» **What the exercise asks**
The required output is the complete data, repeated without alteration.

» **Data records**

========================================================================

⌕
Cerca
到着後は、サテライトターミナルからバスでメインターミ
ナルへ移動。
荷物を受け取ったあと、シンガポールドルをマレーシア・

========================================================================

» **Answer section**
⌕
Cerca
到着後は、サテライトターミナルからバスでメインターミ
ナルへ移動。
荷物を受け取ったあと、シンガポールドルをマレーシア・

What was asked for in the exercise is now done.